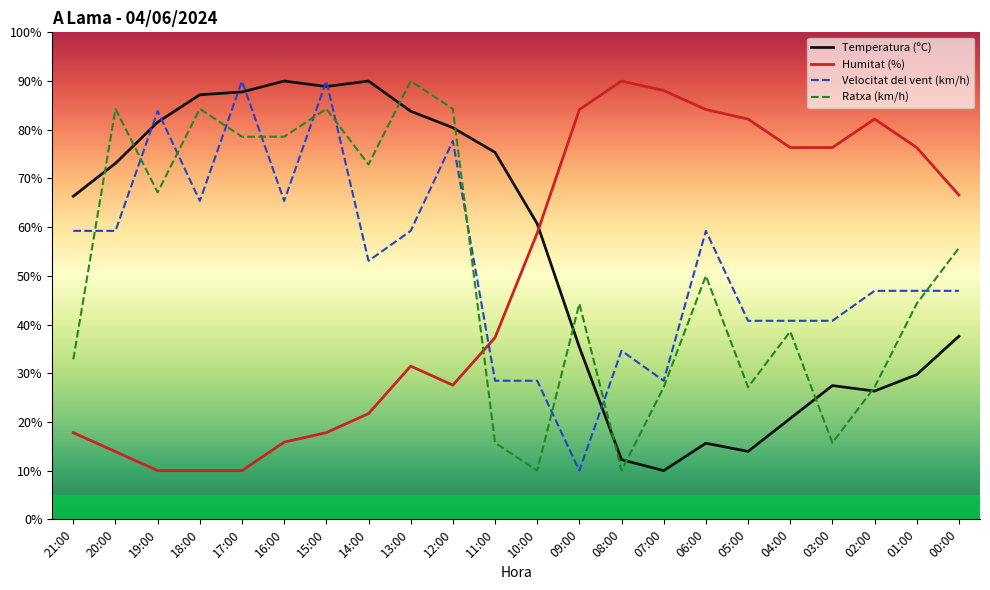

What is the total value across all series at 08:00?

146.9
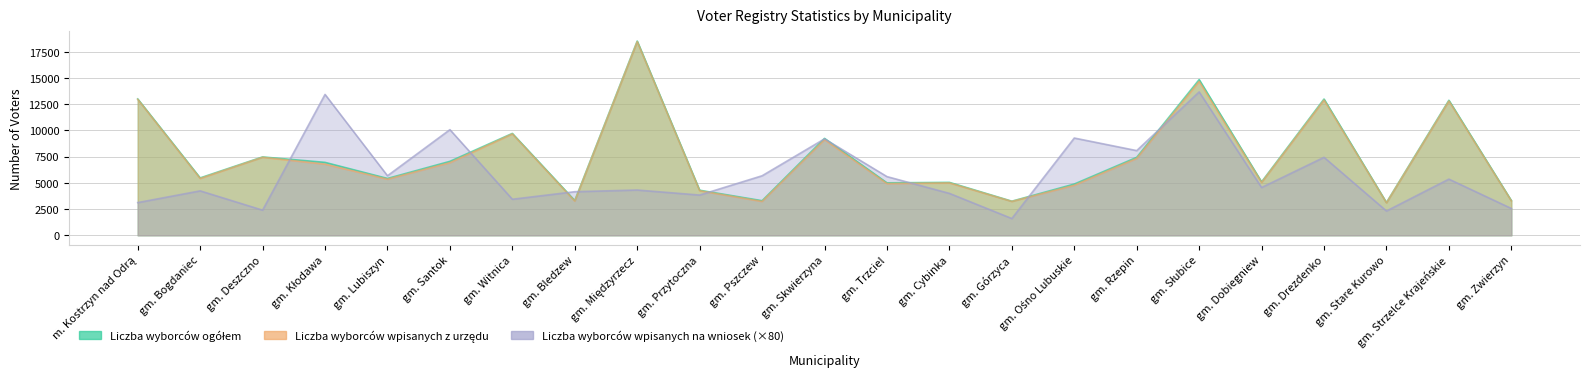

Where is the first local maximum for Liczba wyborców ogółem?

gm. Deszczno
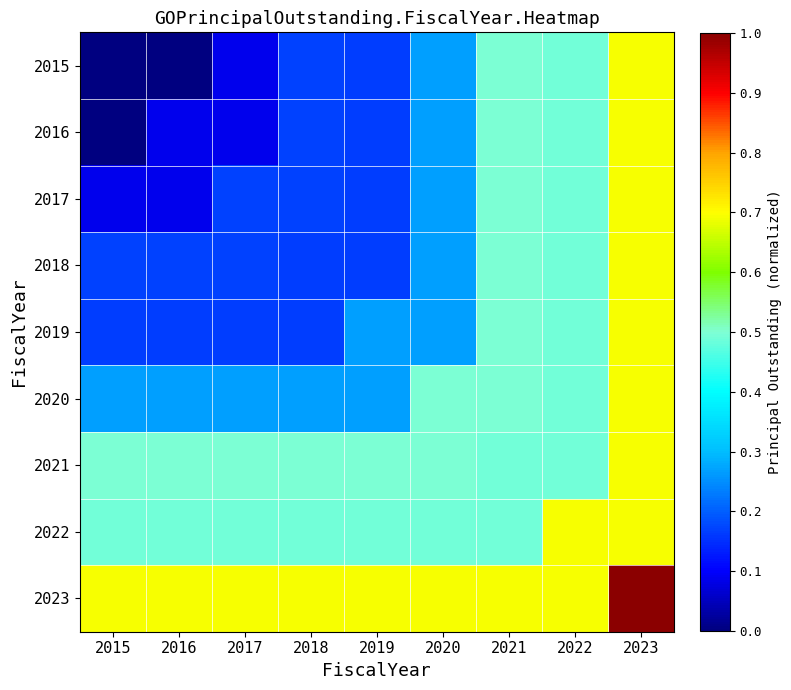

At which category is the sum across all series the highest?

2023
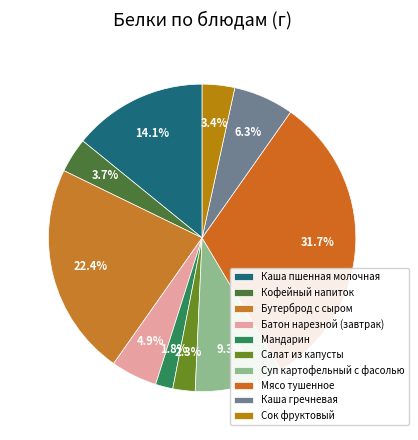

What is the change in value from Суп картофельный с фасолью to Сок фруктовый?

-2.4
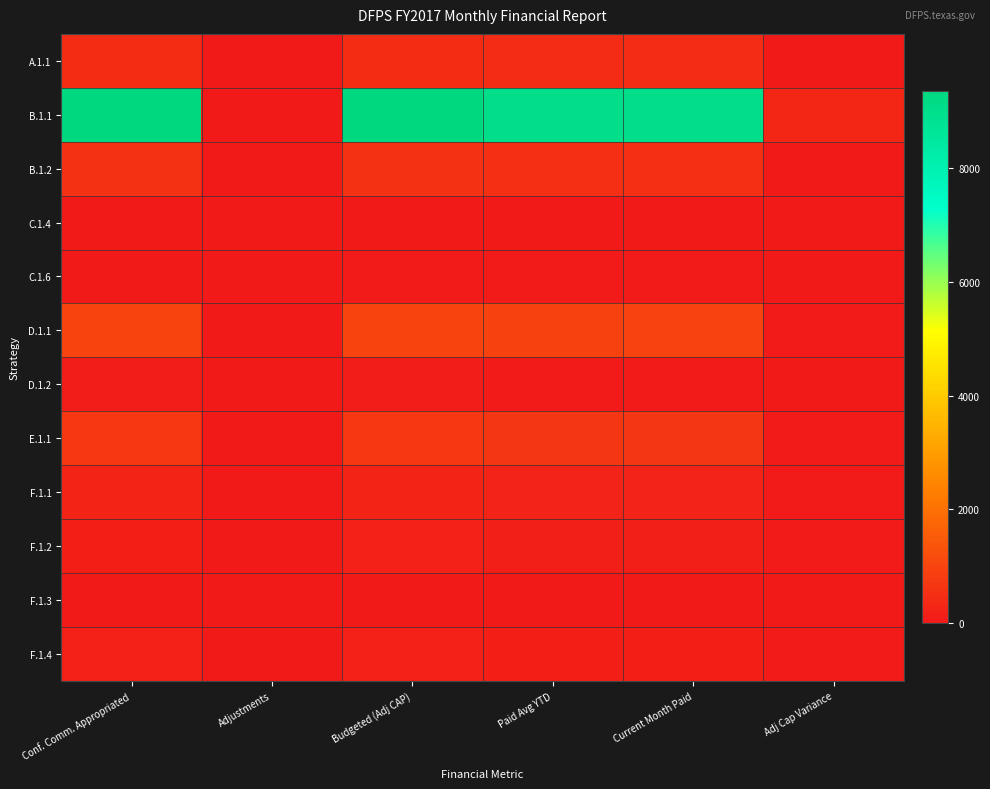

Which series has the widest spread of values?

B.1.1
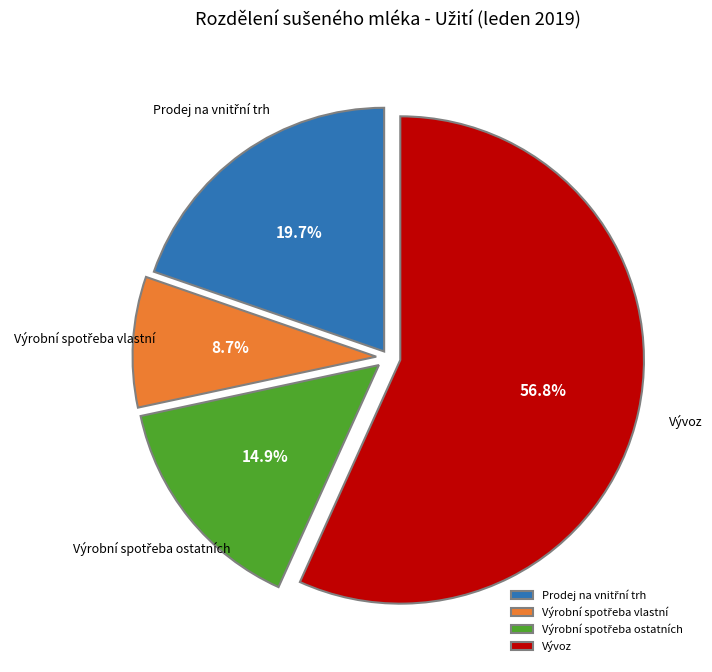

Which category has the biggest portion of the pie?

Vývoz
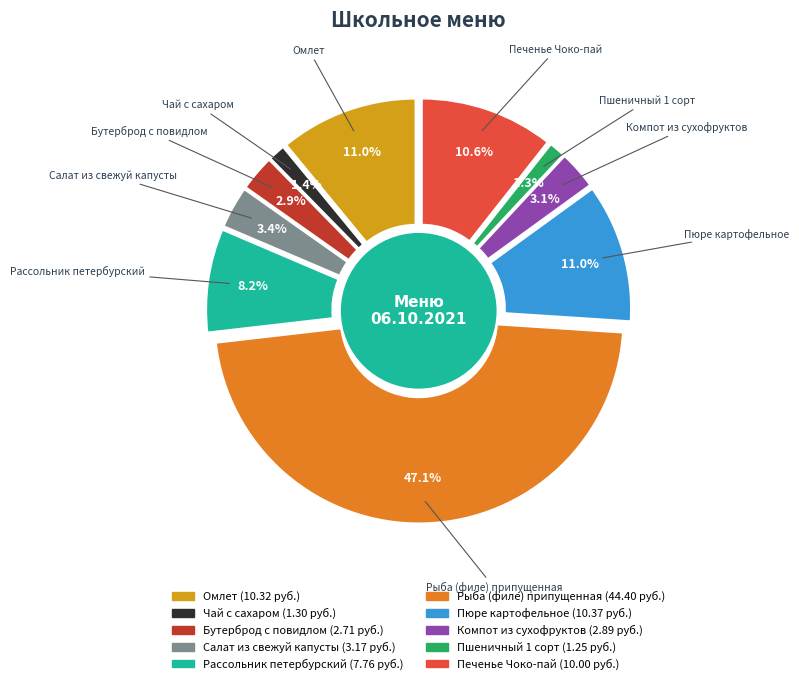

Rank the categories by value from highest to lowest.

Рыба (филе) припущенная, Пюре картофельное, Омлет, Печенье Чоко-пай, Рассольник петербурский, Салат из свежуй капусты, Компот из сухофруктов, Бутерброд с повидлом, Чай с сахаром, Пшеничный 1 сорт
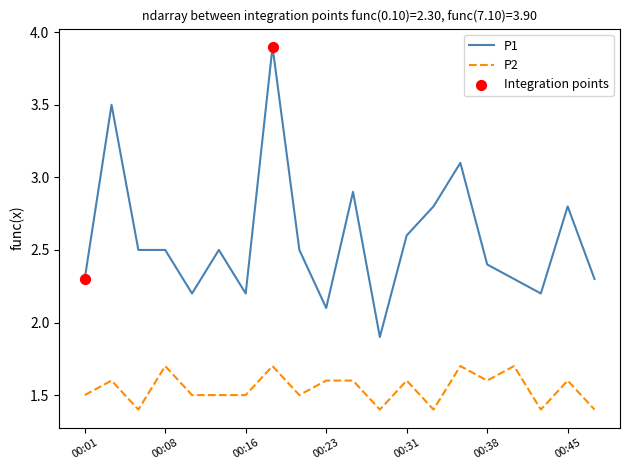

Which series has the largest total across all categories?

P1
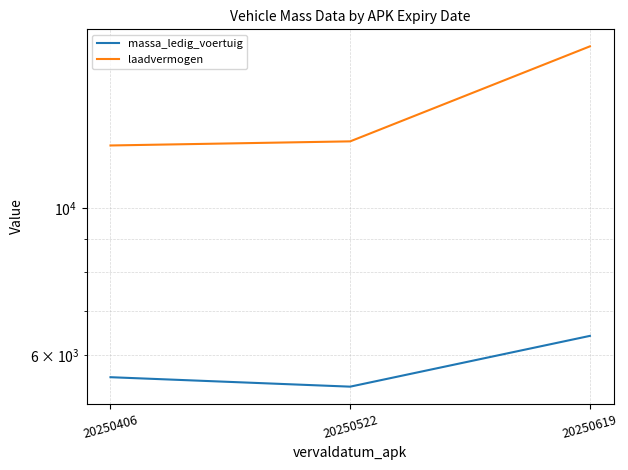

Rank the series at 20250619 from lowest to highest value.

massa_ledig_voertuig, laadvermogen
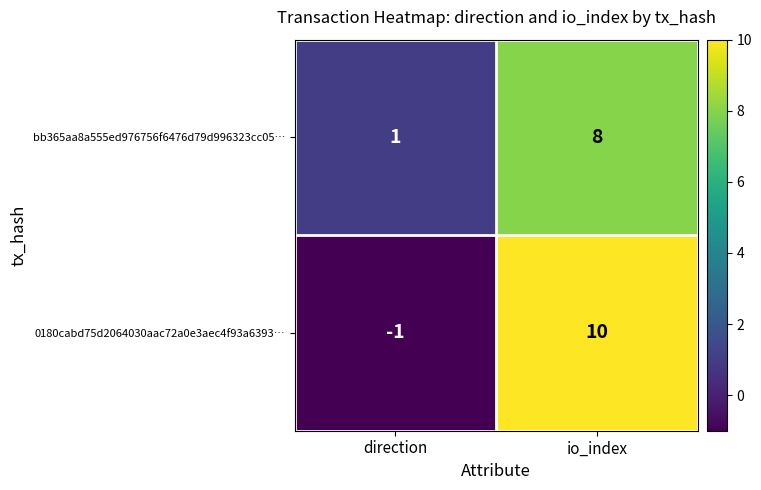

Read the bb365aa8a555ed976756f6476d79d996323cc05… value at io_index.

8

**Instructions to follow:**
Put every line of the data above into a numbered list, skipping the blank lines and leaving out the pictures.

**Solved problem:**
1. What is the total value across all series at 08:00?
2. 146.9
3. Where is the first local maximum for Liczba wyborców ogółem?
4. gm. Deszczno
5. At which category is the sum across all series the highest?
6. 2023
7. What is the change in value from Суп картофельный с фасолью to Сок фруктовый?
8. -2.4
9. Which series has the widest spread of values?
10. B.1.1
11. Which category has the biggest portion of the pie?
12. Vývoz
13. Rank the categories by value from highest to lowest.
14. Рыба (филе) припущенная, Пюре картофельное, Омлет, Печенье Чоко-пай, Рассольник петербурский, Салат из свежуй капусты, Компот из сухофруктов, Бутерброд с повидлом, Чай с сахаром, Пшеничный 1 сорт
15. Which series has the largest total across all categories?
16. P1
17. Rank the series at 20250619 from lowest to highest value.
18. massa_ledig_voertuig, laadvermogen
19. Read the bb365aa8a555ed976756f6476d79d996323cc05… value at io_index.
20. 8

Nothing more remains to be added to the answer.